Hospitals participating in intervention had measurable improvements in guideline adherence

WEDNESDAY, April 30 (HealthDay News) -- A multifaceted behavioral intervention to encourage adherence to obstetrical guidelines resulted in increased use of prophylactic oxytocin during the third stage of labor and decreased rates of episiotomy, according to an article published in the May 1 issue of the New England Journal of Medicine.

Fernando Althabe, M.D., of the Institute of Clinical Effectiveness and Health Policy in Buenos Aires, Argentina, and colleagues randomly assigned 19 hospitals in Argentina and Uruguay to participate in a multifaceted behavioral intervention to implement guidelines for the use of episiotomy and management of the third stage of labor, or to receive no intervention.
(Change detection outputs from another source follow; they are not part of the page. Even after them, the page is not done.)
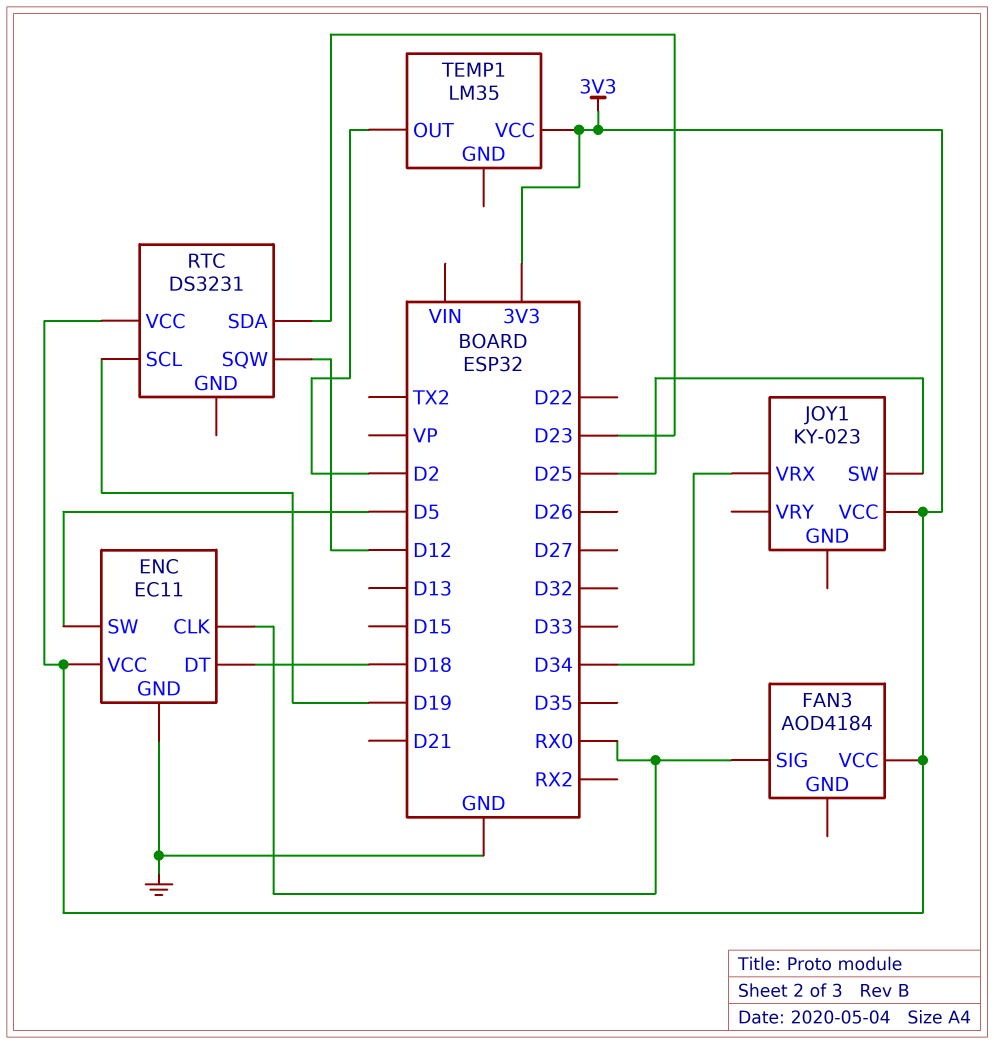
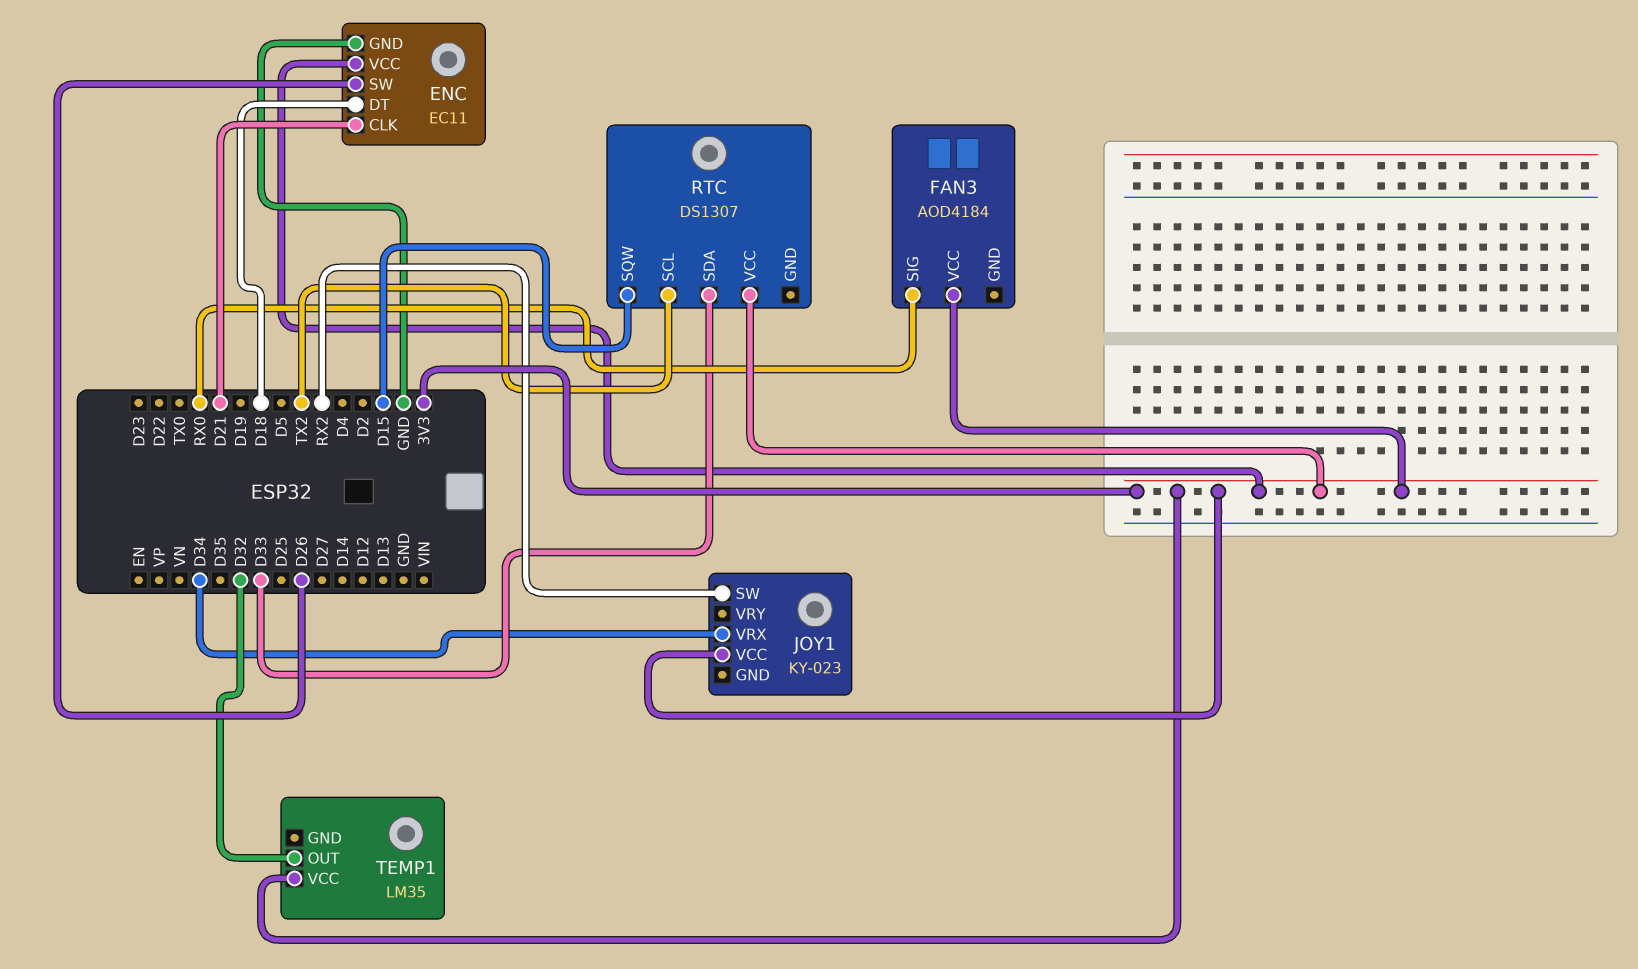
ENC pin CLK: RX0 -> D21
ENC pin SW: D5 -> D26
JOY1 pin SW: D25 -> RX2
RTC: DS3231 -> DS1307
RTC pin SCL: D19 -> TX2
RTC pin SDA: D23 -> D33
RTC pin SQW: D12 -> D15
TEMP1 pin OUT: D2 -> D32

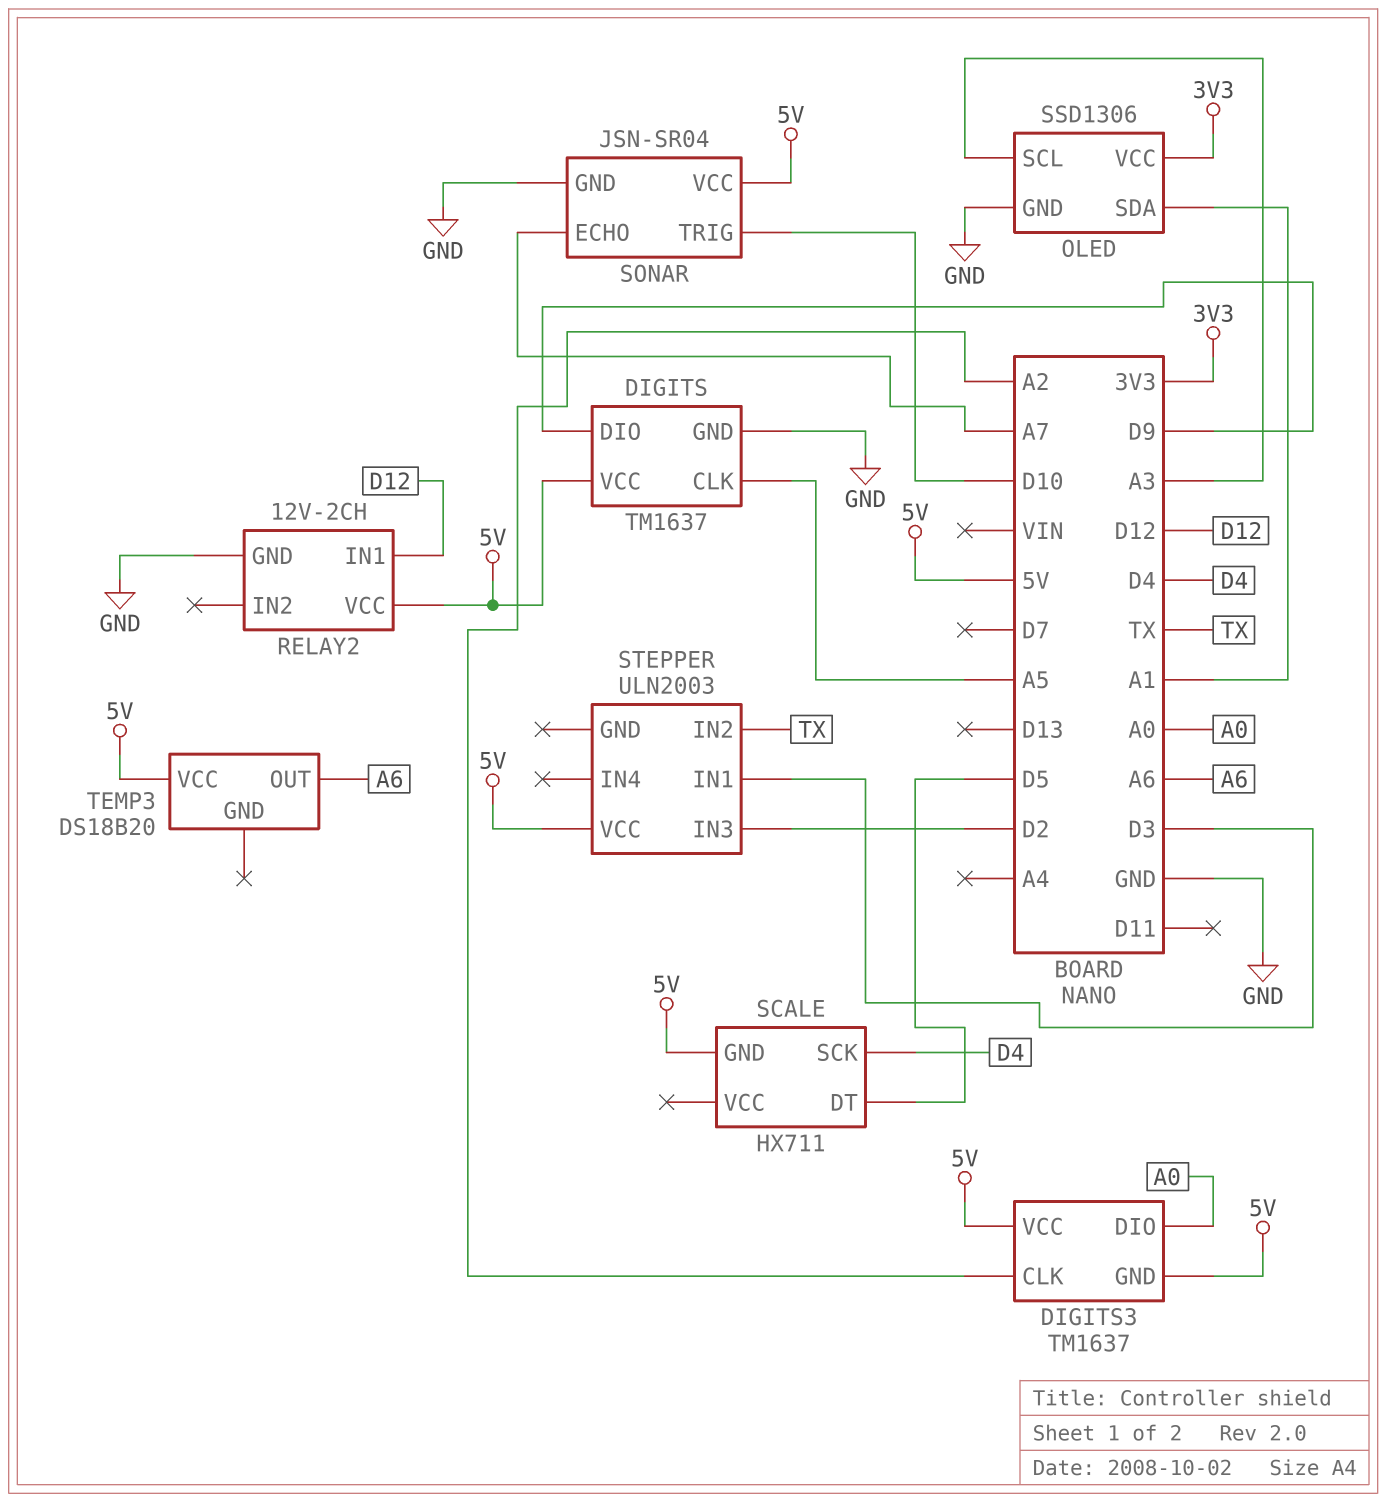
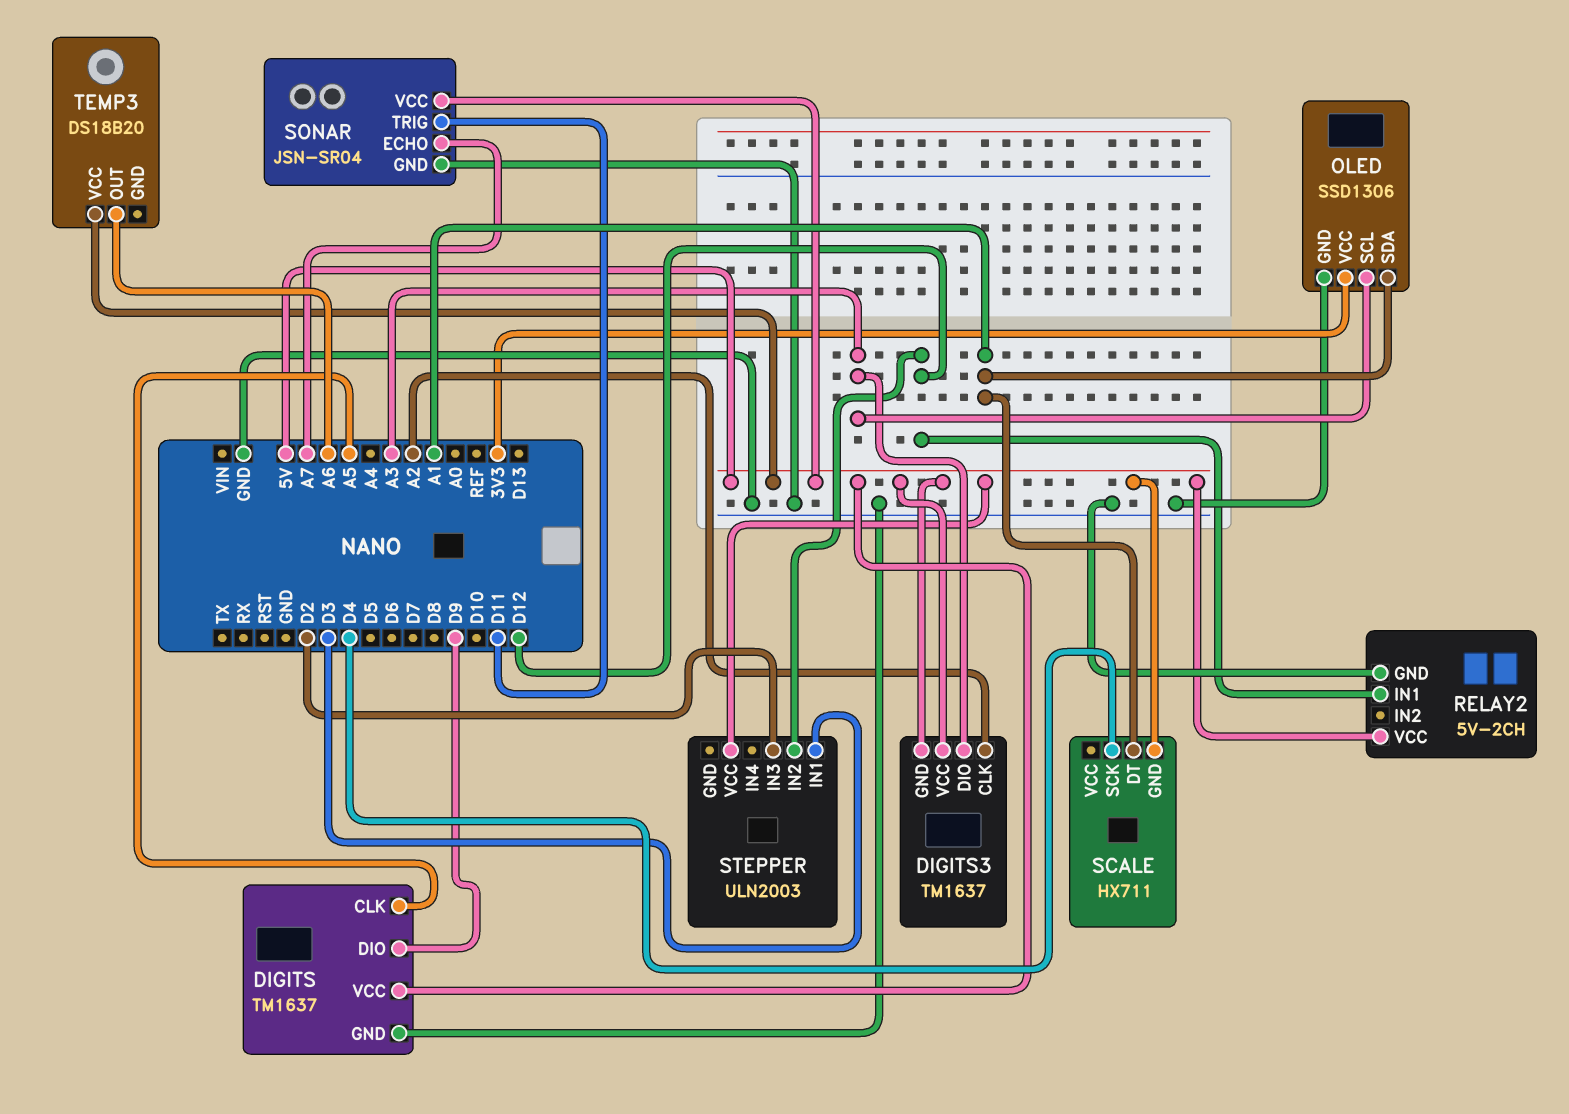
DIGITS3 pin DIO: A0 -> A3
RELAY2: 12V-2CH -> 5V-2CH
SCALE pin DT: D5 -> A1
SONAR pin TRIG: D10 -> D11
STEPPER pin IN2: TX -> D12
The intervention involved selection of opinion leaders, interactive workshops, one-on-one visits with hospital birth attendants, reminders and feedback. The primary outcomes studied were rates of episiotomy and prophylactic use of oxytocin during the third stage of labor.

Following the 18-month intervention, the use of prophylactic oxytocin increased from 2.1 percent at baseline to 83.6 percent in hospitals participating in the intervention, compared to an increase from 2.6 percent to 12.3 percent at control hospitals, the researchers report. Episiotomy rates decreased from 41.1 percent to 29.9 percent at intervention hospitals, but remained constant at 43.5 to 44.5 percent at control hospitals.

The authors conclude that these results "highlight the effectiveness of active versus passive dissemination of information in changing the behavior of birth attendants."